MHP Grup Başkan Vekili Oktay Vural, İzmir’de partisinin il başkanlığında gündeme ilişkin bir basın toplantısı düzenledi. Bank Asya üzerinde oynanan oyunu değerlendiren Vural, “TMSF’nin bu konuda yaptığı açıklamayı da büyük bir garabet olarak görüyorum. 2001 krizinde bankaların battığı filan denilerek sanki batık banka operasyonuymuş gibi. Hayır, bu banka batırma operasyonudur.” dedi.

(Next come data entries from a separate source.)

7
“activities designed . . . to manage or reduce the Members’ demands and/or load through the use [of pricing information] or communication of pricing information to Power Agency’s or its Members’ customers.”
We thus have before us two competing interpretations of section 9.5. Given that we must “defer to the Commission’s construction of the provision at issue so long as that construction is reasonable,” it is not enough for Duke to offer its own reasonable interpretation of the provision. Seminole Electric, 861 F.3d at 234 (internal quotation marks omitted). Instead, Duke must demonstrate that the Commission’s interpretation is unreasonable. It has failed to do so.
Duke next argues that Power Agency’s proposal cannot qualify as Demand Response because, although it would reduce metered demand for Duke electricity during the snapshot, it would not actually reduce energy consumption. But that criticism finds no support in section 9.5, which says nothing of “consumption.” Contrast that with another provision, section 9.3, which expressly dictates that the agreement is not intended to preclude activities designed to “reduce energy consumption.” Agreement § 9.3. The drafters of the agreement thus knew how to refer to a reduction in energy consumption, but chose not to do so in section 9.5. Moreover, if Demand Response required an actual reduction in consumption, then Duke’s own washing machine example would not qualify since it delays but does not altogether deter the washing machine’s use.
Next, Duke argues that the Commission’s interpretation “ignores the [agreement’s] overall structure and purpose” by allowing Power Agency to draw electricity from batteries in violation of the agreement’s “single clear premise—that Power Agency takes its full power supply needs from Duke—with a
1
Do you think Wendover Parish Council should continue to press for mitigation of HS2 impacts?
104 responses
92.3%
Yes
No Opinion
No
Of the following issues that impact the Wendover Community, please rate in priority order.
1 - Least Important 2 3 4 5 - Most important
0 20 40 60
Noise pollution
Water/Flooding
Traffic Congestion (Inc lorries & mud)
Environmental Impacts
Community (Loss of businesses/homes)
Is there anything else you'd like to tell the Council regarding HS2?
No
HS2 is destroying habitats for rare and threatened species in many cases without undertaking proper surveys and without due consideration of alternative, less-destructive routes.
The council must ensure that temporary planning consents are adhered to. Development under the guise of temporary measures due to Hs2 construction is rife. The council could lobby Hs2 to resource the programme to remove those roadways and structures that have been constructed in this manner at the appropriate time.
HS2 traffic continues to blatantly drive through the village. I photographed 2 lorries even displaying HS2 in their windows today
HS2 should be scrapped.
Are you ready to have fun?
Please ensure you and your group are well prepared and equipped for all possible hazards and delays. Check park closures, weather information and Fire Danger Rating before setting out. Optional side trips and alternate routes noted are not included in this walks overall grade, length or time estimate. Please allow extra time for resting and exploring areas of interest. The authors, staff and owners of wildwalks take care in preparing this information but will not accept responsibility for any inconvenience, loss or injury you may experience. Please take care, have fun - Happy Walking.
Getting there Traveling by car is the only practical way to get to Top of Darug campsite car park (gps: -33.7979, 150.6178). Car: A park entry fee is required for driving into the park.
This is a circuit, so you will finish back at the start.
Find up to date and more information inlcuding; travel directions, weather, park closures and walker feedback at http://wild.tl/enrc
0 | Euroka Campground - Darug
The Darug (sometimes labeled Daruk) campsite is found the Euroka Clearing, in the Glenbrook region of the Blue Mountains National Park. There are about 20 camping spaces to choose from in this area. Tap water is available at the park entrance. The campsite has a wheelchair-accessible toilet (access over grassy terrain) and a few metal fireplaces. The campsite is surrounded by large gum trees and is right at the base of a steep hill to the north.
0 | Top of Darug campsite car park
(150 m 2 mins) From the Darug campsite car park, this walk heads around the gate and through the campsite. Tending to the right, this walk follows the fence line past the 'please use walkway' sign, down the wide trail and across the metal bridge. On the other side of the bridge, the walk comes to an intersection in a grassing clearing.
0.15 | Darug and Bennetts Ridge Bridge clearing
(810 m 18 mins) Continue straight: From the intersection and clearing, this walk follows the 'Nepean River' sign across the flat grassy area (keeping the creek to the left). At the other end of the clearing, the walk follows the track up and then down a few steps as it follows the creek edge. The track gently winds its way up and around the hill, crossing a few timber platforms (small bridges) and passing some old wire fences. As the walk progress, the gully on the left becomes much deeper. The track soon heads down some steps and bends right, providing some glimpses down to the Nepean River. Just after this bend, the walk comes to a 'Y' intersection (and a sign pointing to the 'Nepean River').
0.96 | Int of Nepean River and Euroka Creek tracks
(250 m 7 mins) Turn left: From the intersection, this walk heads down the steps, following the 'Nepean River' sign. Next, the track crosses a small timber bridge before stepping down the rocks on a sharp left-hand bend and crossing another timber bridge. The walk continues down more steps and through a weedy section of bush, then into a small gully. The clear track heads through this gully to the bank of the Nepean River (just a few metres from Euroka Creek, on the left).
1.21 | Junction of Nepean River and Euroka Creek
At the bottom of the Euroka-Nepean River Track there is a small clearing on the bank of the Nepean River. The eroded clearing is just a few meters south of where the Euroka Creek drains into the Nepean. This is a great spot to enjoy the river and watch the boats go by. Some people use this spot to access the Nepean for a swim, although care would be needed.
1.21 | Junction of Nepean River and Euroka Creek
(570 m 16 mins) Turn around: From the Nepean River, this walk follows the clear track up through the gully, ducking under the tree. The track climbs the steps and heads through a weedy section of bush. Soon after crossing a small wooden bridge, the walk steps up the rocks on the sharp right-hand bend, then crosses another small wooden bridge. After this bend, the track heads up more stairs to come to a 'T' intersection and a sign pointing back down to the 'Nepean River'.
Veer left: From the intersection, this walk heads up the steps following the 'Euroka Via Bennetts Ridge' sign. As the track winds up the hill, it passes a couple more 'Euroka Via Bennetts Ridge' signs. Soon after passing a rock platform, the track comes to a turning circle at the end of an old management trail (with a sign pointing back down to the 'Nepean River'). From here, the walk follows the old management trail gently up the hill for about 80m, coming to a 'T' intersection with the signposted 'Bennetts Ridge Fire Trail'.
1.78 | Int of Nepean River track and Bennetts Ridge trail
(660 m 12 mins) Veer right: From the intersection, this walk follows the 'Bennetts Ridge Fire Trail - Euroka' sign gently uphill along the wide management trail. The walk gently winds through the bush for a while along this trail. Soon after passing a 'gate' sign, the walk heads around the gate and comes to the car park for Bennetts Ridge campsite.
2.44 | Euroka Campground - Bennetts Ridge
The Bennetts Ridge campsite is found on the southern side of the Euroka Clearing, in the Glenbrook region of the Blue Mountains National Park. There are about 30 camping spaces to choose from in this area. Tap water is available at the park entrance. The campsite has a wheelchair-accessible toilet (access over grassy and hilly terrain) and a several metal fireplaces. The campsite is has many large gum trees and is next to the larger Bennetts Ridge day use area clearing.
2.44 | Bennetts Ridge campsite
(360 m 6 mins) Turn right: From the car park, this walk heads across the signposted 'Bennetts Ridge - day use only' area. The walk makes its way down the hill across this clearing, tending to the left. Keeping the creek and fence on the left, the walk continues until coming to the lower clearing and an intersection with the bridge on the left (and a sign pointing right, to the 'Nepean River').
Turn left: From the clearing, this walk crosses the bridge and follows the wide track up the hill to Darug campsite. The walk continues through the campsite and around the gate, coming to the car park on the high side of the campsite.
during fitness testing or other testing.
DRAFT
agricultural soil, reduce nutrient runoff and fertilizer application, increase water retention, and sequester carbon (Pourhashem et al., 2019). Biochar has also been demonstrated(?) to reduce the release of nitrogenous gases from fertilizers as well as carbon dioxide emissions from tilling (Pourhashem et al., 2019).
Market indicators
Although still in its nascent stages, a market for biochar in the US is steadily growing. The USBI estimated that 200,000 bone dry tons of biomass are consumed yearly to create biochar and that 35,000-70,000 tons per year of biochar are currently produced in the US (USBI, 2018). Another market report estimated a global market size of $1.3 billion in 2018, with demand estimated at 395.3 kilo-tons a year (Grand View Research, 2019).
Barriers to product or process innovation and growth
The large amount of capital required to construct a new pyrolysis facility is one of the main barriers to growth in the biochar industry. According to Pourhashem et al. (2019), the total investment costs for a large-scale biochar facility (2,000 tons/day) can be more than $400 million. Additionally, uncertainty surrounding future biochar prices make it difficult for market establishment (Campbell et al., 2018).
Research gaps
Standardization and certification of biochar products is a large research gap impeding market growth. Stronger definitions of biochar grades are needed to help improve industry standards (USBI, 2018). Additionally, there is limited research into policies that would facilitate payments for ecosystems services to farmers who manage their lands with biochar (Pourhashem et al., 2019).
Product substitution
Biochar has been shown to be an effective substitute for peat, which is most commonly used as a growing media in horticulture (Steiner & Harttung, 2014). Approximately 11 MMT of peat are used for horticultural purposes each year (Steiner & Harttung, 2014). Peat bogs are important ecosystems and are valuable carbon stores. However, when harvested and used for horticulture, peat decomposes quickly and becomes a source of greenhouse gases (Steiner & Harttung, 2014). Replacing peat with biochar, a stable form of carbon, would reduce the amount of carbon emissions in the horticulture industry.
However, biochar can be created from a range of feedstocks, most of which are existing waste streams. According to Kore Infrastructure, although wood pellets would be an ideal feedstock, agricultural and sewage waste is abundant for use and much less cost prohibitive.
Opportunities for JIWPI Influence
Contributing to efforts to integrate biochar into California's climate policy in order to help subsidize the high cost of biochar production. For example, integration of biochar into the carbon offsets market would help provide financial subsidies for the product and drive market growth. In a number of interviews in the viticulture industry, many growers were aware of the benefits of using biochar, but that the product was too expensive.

Bank Asya üzerinde oynanan oyunun siyasi olduğunun gayet açık ve net olduğuna dikkat çeken Vural, 18 Eylül 2014 tarihinde Cumhurbaşkanı Recep Tayyip Erdoğan’ın TÜSİAD’da yaptığı konuşmadaki, "Banka batmış zaten." sözünü hatırlatarak, “Ey TMSF, o zaman neredeydin sen?” diye sordu. Bank Asya ile ilgili manipülasyon ve spekülasyonun devlet tarafından yaptığını belirten Vural, “Bugün geldiğimiz bu noktada, 'Bazı belgeleri vermedikleri için yönetimi değiştiriyoruz.' demek, bu bankanın sağlam olduğunu ortaya koyuyor. Sermaye yeterlilik rasyosu en yüksek üç bankadan biri. Bunun tamamen siyasi amaçlı olduğu açık ve nettir. Kaldı ki bu çerçevede bakıldığında, 18. maddeye göre sadece bu konudaki belgeleri iletmeyen kurucuların yönetimle ilgili inisiyatif kullanması gerekirken yüzde 63’lük payıyla ilgili karar alması, zaten bunun siyasi amaçla bir batırma operasyonu olduğu gayet açık ve net.” diye konuştu. Bir devletin, kendi eliyle bir bankanın içinin boşaltılması için zemin oluşturduğunun altını çizen Vural, “Herhalde havuzcular etrafta, bir yerlere devredecekler bunları. Anlaşılan o ki bir pazarlık var.” dedi. Bankalarla ilgili kanunları çıkaran, bankacılık reformunu yapanın kendileri olduğunu hatırlatan Vural, “Siyasi amaçlı müdahale edilmemesi, bankaların içinin boşaltılmaması için biz kurallara bağladık. Bugün geldiğimiz noktada bu riskten dolayı bankacılık hisseleri düşmüştür, ekonomide belirsizlik vardır. Kimin hakkına hukukuna, ne zaman kimin el uzatacağı belli değildir. Aslında bu yapılan operasyon, hür teşebbüse yöneliktir. Milletin girişimci insanlarına yapılan operasyondur ve hukuk devletinin askıya alınmasıdır. TMSF’nin bu konuda yaptığı açıklamayı da büyük bir garabet olarak görüyorum. Bu zihniyet aynen şudur, bir medya sevmedin, 3 milyar dolar ceza kes, vay efendim bunlar bilmem ne yaptı. TÜPRAŞ’a vergi denetmenleri gönder, yap. Ali kıran baş kesen bunlar. Bugün bakıldığında yapılan, AKP’nin siyasetine tam râm olmayan kesimleri tehdit etmeye yönelik bir girişim olduğu kanaatindeyim.” şeklinde konuştu. Yönetime el koyulmasıyla ilgili 18. maddeye göre verdikleri kararın hukuki olmadığının gayet açık ve net olduğunu da kaydeden Vural, yapılanın siyasi operasyon olduğuna ilişkin bir kanaat bulunduğunu, hukukun bir garantisi kalmadığını ve hukukun askıya alındığını ifade etti.